The most valuable jobs are not necessarily the highest-paying ones.
For Tina Fey, a career-changing job that she landed in the early 90s upon graduating from the University of Virginia barely paid anything.
It was a gig at an improv and sketch comedy theatre in Chicago called The Second City, she explains in her book, “Bossypants.”
“I moved to Chicago in 1992 to study improv and it was everything I wanted it to be,” she writes. “It was like a cult. People ate, slept, and definitely drank improv. They worked at crappy day jobs just to hand over their money for improv classes.”
When she first started working at The Second City, there were two “resident companies” and three “touring companies.”
“The resident companies would write and perform original sketch comedy shows for packed houses in Chicago,” she explains. “The touring companies would take the best pieces from these shows and perform them in church basements and community centres around the country.”
Fey was a part of the less glamorous touring company.
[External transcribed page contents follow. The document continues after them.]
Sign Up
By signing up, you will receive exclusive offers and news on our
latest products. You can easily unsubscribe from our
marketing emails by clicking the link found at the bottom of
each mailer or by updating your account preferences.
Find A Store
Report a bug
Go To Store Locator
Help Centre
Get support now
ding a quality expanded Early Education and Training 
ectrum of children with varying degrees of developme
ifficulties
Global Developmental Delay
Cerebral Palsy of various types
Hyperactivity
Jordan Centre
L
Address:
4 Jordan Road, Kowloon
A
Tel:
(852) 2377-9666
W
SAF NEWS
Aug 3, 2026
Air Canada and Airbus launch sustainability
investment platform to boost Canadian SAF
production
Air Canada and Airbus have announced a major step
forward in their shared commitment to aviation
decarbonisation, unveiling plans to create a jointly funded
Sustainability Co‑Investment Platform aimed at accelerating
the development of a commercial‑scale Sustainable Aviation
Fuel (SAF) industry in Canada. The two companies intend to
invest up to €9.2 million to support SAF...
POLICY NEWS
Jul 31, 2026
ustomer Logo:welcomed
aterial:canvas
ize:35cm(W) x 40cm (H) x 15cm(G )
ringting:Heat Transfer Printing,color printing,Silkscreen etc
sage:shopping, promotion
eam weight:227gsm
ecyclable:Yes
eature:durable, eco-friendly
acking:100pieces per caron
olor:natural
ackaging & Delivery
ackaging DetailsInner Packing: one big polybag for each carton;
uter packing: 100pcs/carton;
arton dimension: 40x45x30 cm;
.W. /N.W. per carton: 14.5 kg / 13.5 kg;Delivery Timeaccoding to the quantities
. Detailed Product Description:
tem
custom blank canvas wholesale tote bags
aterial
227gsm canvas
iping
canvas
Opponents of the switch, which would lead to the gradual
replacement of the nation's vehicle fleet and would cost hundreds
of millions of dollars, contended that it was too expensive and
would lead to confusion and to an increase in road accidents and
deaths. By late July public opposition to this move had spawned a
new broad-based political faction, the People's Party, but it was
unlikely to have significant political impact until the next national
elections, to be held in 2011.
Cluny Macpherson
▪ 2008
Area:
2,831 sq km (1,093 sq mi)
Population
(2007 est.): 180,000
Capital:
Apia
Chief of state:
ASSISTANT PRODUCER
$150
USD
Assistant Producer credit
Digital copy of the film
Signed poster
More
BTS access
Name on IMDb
They toured the country, travelling in a van from upstate New York to St. Paul, Minnesota to Waco, Texas.
“In the touring company we were paid seventy-five dollars per show and a twenty-five-dollar per diem,” she writes. “Of course, sometimes you’d have a show in Kansas, so you’d have to ride in the van for two days to get to your seventy-five-dollar gig. It wasn’t lucrative, but it was show business!”
The $25 per diem wasn’t always a guarantee, she further explained to NBC News: “If we got back too early we would only get $12.50 per diem, so sometimes we would drive around until we could get past the cutoff to get the whole 25 bucks.”
Despite the small paychecks, she gained more from touring with The Second City than she did any other job. “Studying improvisation literally changed my life,” she writes. “It set me on a career path toward ‘Saturday Night Live.’ It changed the way I look at the world, and it’s where I met my husband.”
What’s more, she learned a critical lesson at a young age that many people fail to ever grasp: “To be improvising in front of a paid audience, you learn to be fearless,” she told NBC News. “You learn how to fail, because you mostly fail. You mostly flop. You learn to not be afraid to fail.”